* _ZU BEARBEITEN_
Gib die Einträge unten von der Zeile mit „How many points“ bis einschließlich zur Zeile mit „Which category has“ als Markdown-Tabelle mit den Spalten „Nr.“ und „Zeile“ wieder. Leerzeilen und Bilder gehören nicht in die Tabelle.

* _EINGABEDATEN_
····················
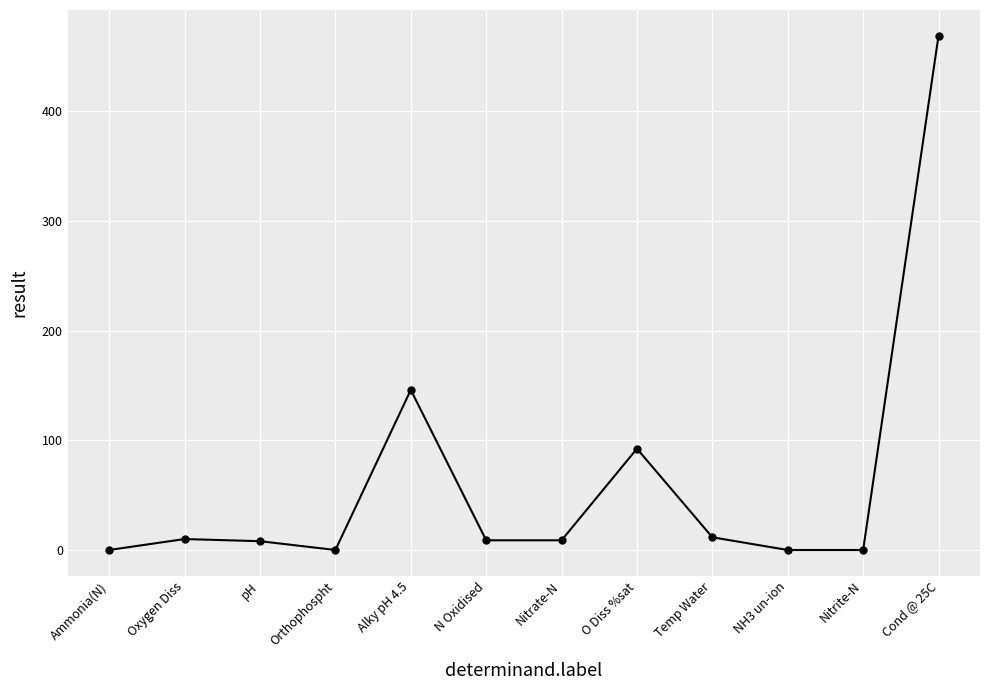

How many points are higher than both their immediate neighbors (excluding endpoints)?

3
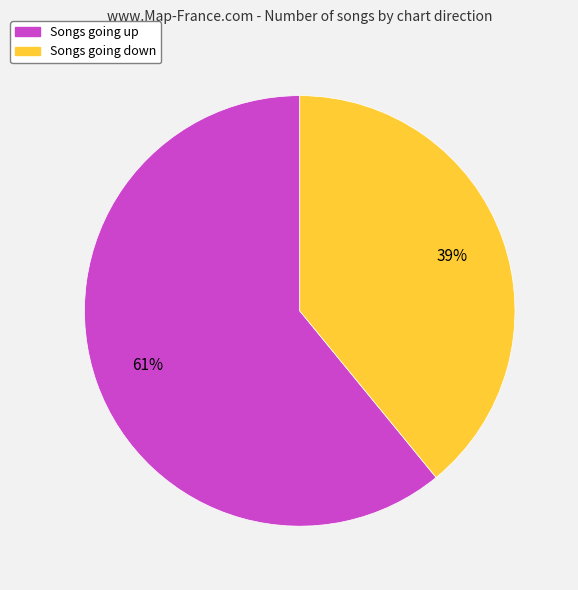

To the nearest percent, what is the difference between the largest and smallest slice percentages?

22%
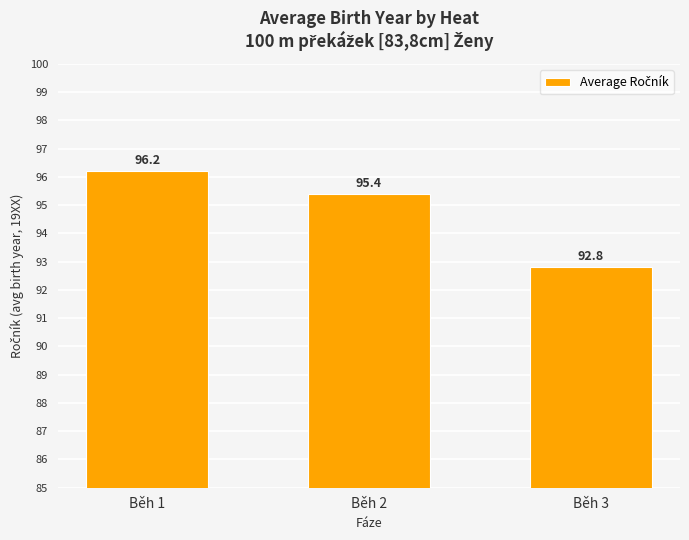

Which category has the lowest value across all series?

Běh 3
····················
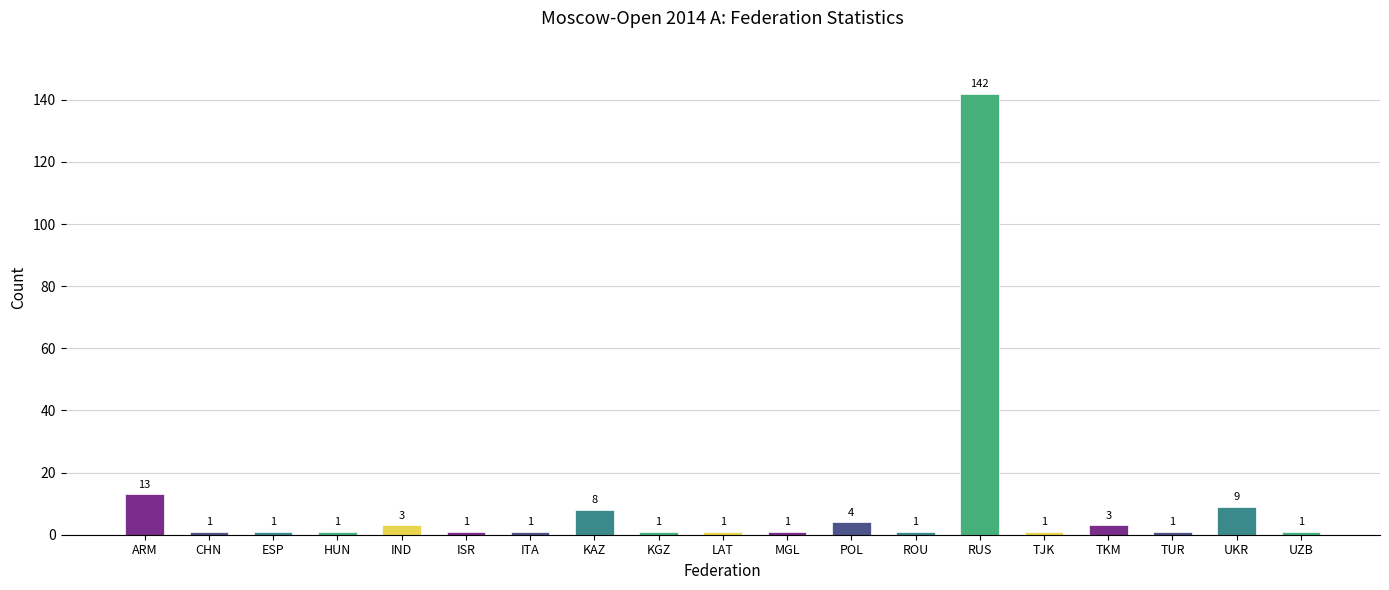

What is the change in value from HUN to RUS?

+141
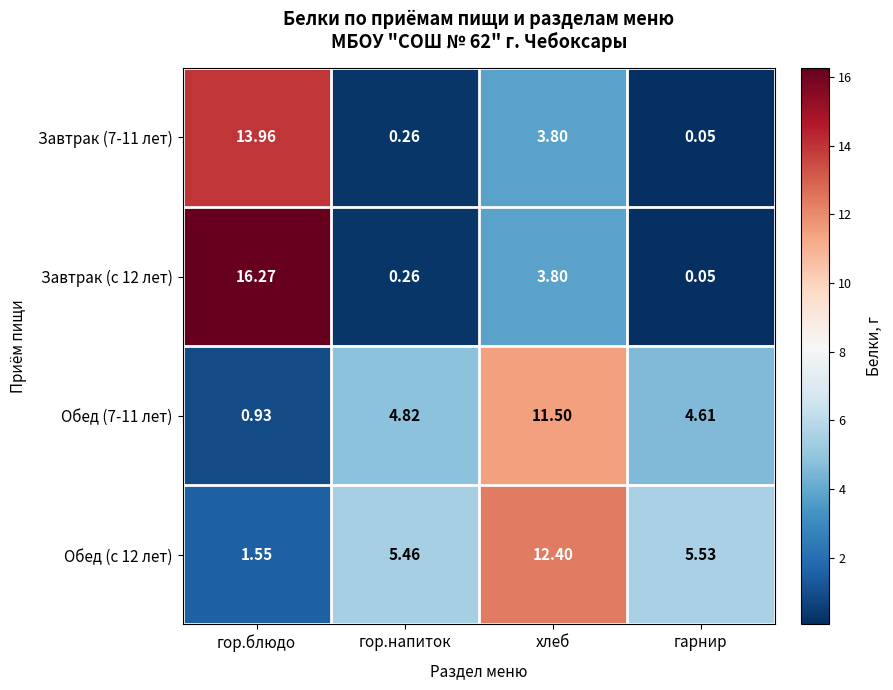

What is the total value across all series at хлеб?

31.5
····················
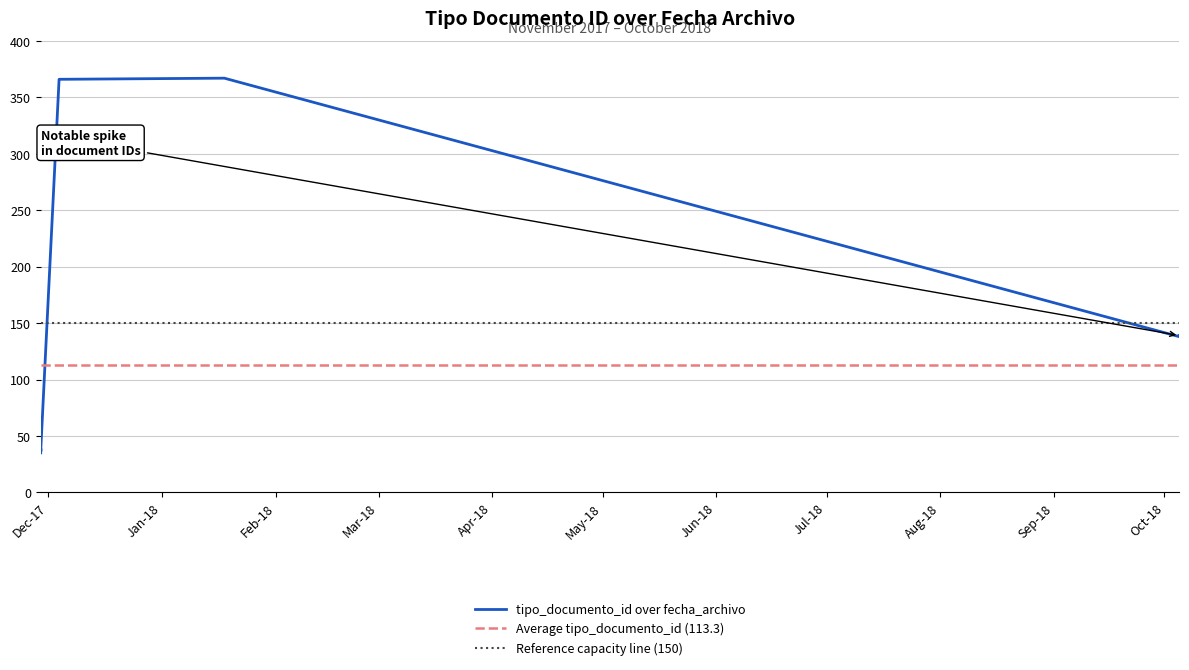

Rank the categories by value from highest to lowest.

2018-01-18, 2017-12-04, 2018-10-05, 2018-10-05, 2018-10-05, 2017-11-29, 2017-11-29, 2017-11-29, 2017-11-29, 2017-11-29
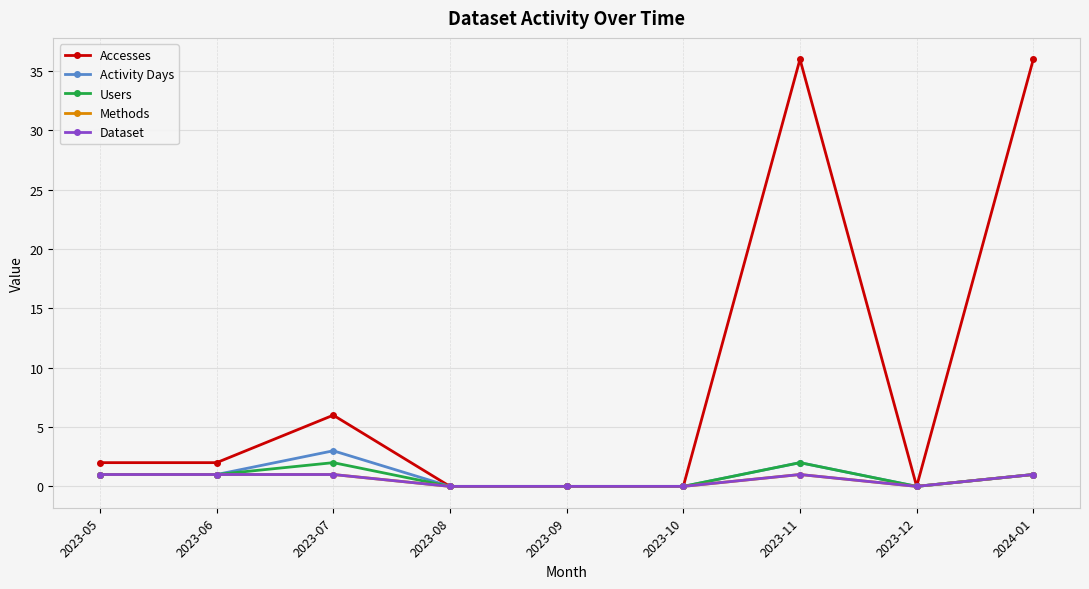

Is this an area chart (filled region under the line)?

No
····················
* _GELÖSTE AUFGABE_
| Nr. | Zeile |
|---|---|
| 1 | How many points are higher than both their immediate neighbors (excluding endpoints)? |
| 2 | 3 |
| 3 | To the nearest percent, what is the difference between the largest and smallest slice percentages? |
| 4 | 22% |
| 5 | Which category has the lowest value across all series? |